------ AVAILABLE DATA ------

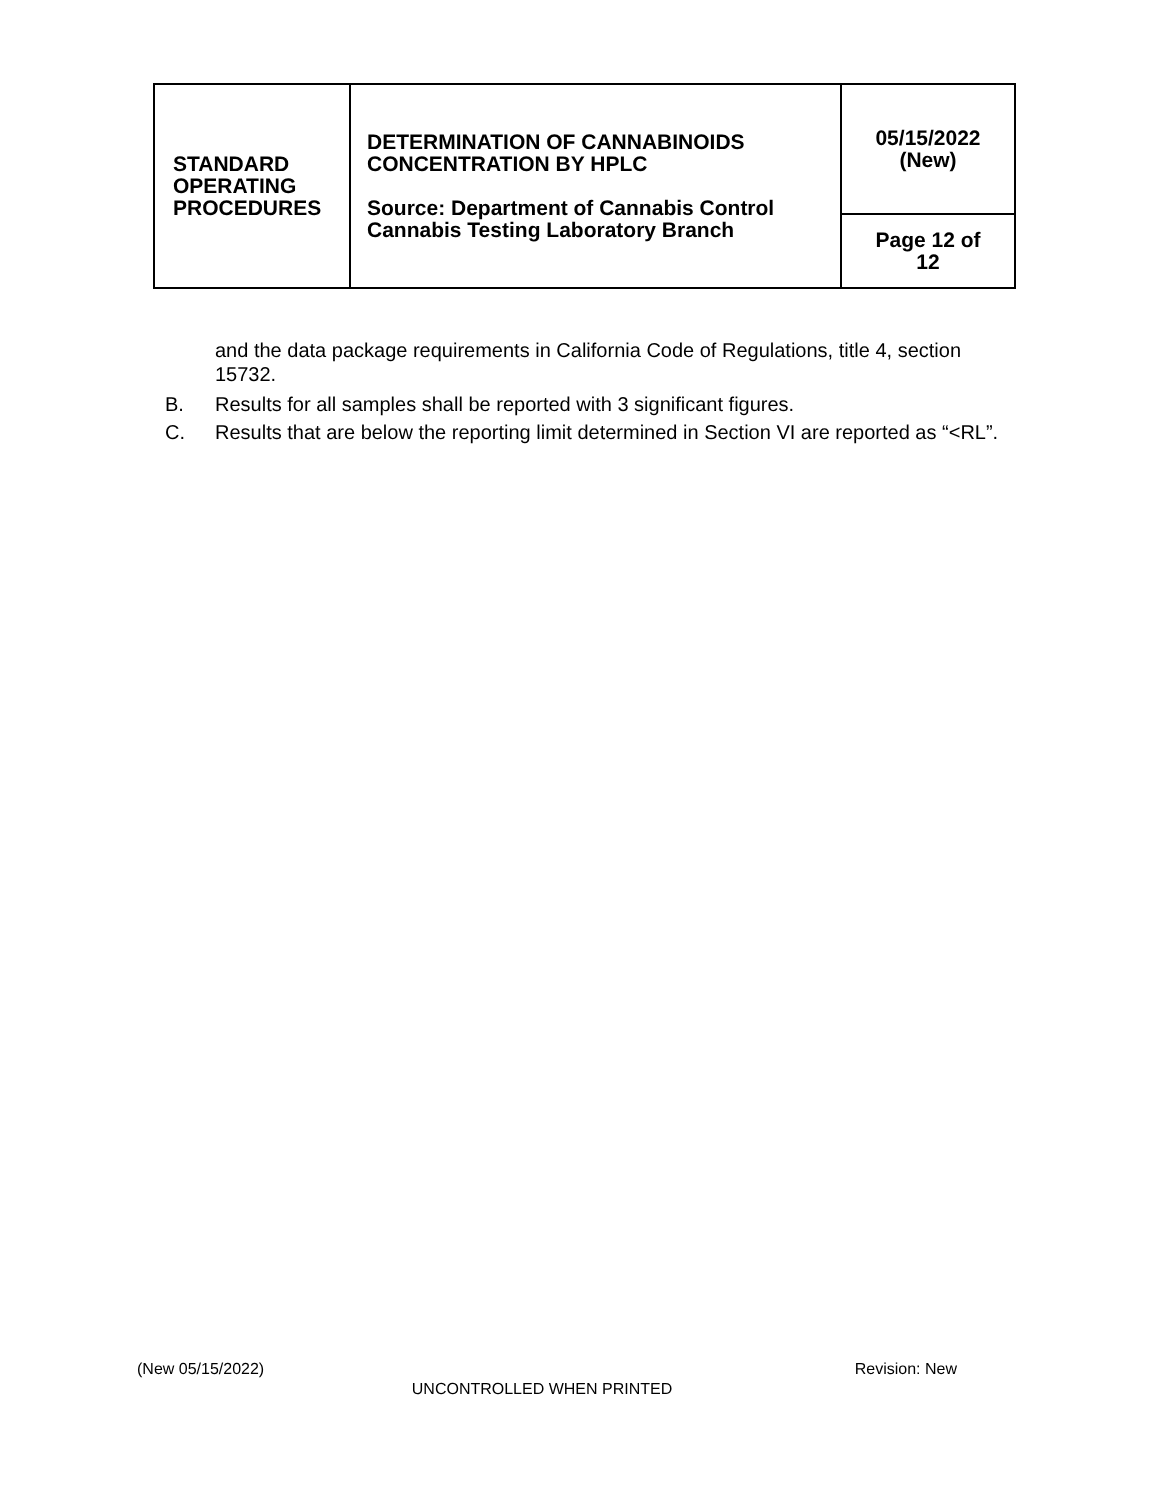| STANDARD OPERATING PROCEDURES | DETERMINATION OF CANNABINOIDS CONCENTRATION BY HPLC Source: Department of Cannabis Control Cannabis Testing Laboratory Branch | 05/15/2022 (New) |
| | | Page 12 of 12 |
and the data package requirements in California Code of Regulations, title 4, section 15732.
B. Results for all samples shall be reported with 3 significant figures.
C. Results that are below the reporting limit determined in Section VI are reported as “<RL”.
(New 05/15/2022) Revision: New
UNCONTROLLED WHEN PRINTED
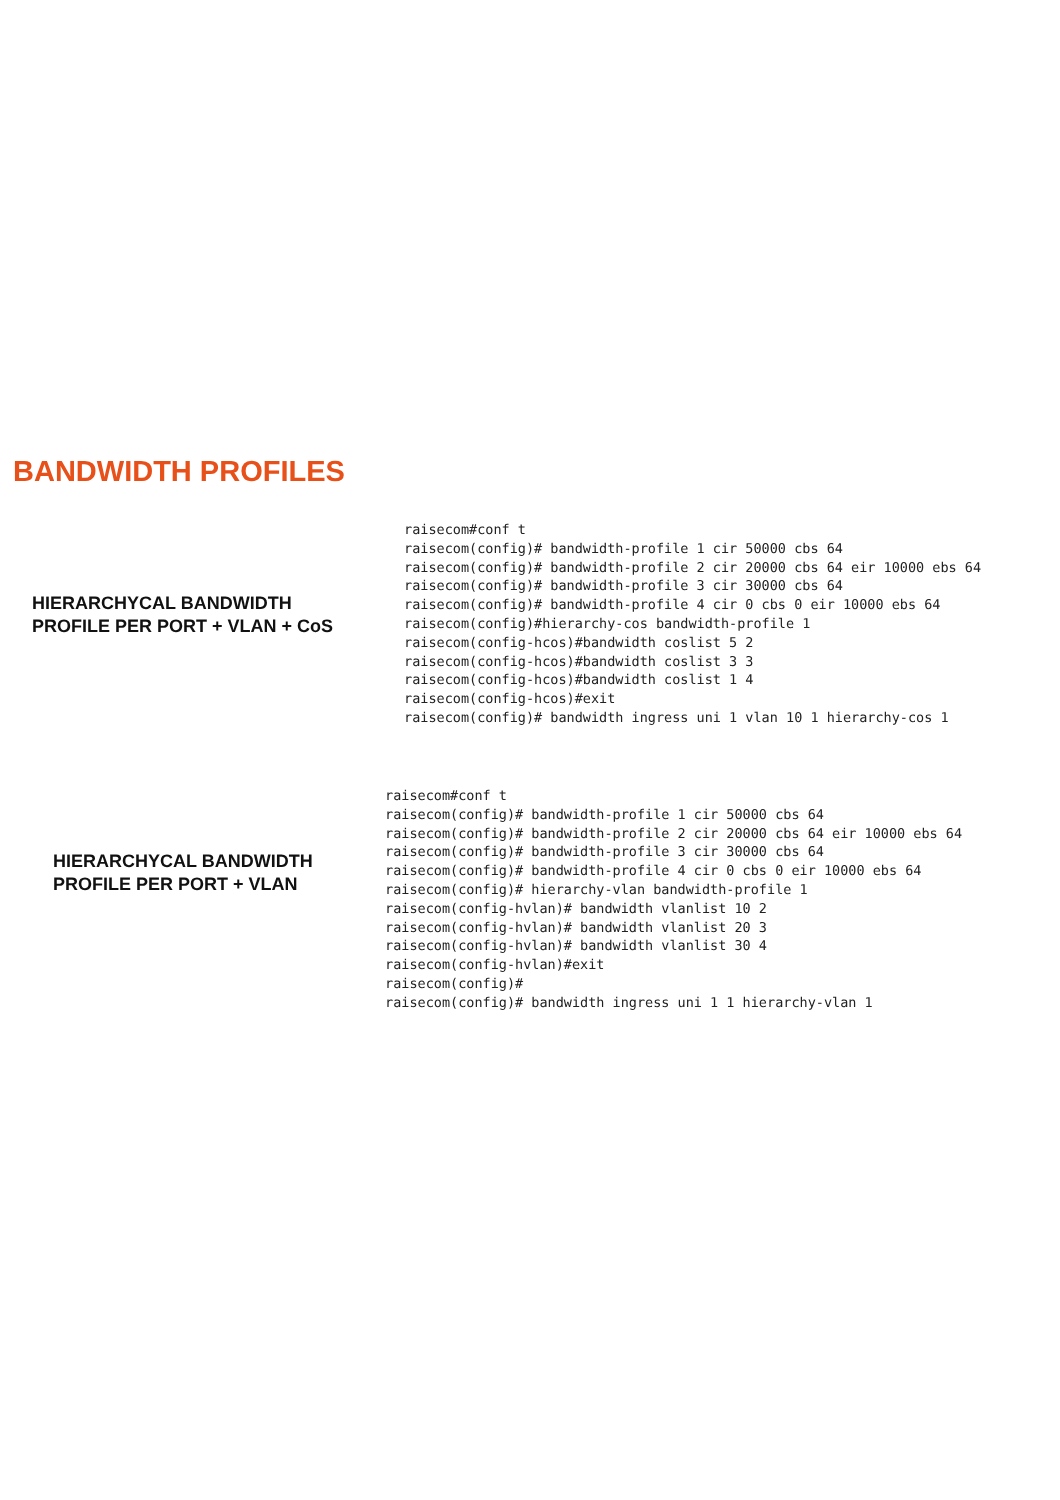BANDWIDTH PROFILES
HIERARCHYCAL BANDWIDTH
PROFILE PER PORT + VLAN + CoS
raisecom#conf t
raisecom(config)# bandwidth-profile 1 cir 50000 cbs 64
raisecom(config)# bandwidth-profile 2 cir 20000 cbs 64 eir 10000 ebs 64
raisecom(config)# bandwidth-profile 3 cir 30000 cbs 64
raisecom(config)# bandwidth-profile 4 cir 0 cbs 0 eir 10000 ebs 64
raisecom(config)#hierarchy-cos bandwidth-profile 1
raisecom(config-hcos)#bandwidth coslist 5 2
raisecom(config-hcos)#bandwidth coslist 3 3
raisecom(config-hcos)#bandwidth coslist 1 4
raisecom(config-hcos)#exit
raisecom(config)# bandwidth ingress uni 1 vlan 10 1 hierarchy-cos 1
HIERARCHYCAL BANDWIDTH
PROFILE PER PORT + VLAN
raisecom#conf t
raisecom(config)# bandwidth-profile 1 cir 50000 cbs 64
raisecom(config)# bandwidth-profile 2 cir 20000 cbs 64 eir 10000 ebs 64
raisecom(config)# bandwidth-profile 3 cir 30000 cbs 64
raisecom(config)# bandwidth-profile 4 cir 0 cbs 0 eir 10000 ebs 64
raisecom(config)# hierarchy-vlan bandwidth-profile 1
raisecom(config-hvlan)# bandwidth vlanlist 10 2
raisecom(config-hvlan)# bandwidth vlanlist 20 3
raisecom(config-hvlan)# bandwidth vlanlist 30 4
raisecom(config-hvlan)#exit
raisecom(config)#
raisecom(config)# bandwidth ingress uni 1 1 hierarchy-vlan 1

------

**WHAT TO PRODUCE**
Reply with exactly the lines from the one containing "raisecom(config)# hierarchy-vlan bandwidth-profile" to the last line of the material, inclusive, and with nothing more.

**EXERCISE RESPONSE**
raisecom(config)# hierarchy-vlan bandwidth-profile 1
raisecom(config-hvlan)# bandwidth vlanlist 10 2
raisecom(config-hvlan)# bandwidth vlanlist 20 3
raisecom(config-hvlan)# bandwidth vlanlist 30 4
raisecom(config-hvlan)#exit
raisecom(config)#
raisecom(config)# bandwidth ingress uni 1 1 hierarchy-vlan 1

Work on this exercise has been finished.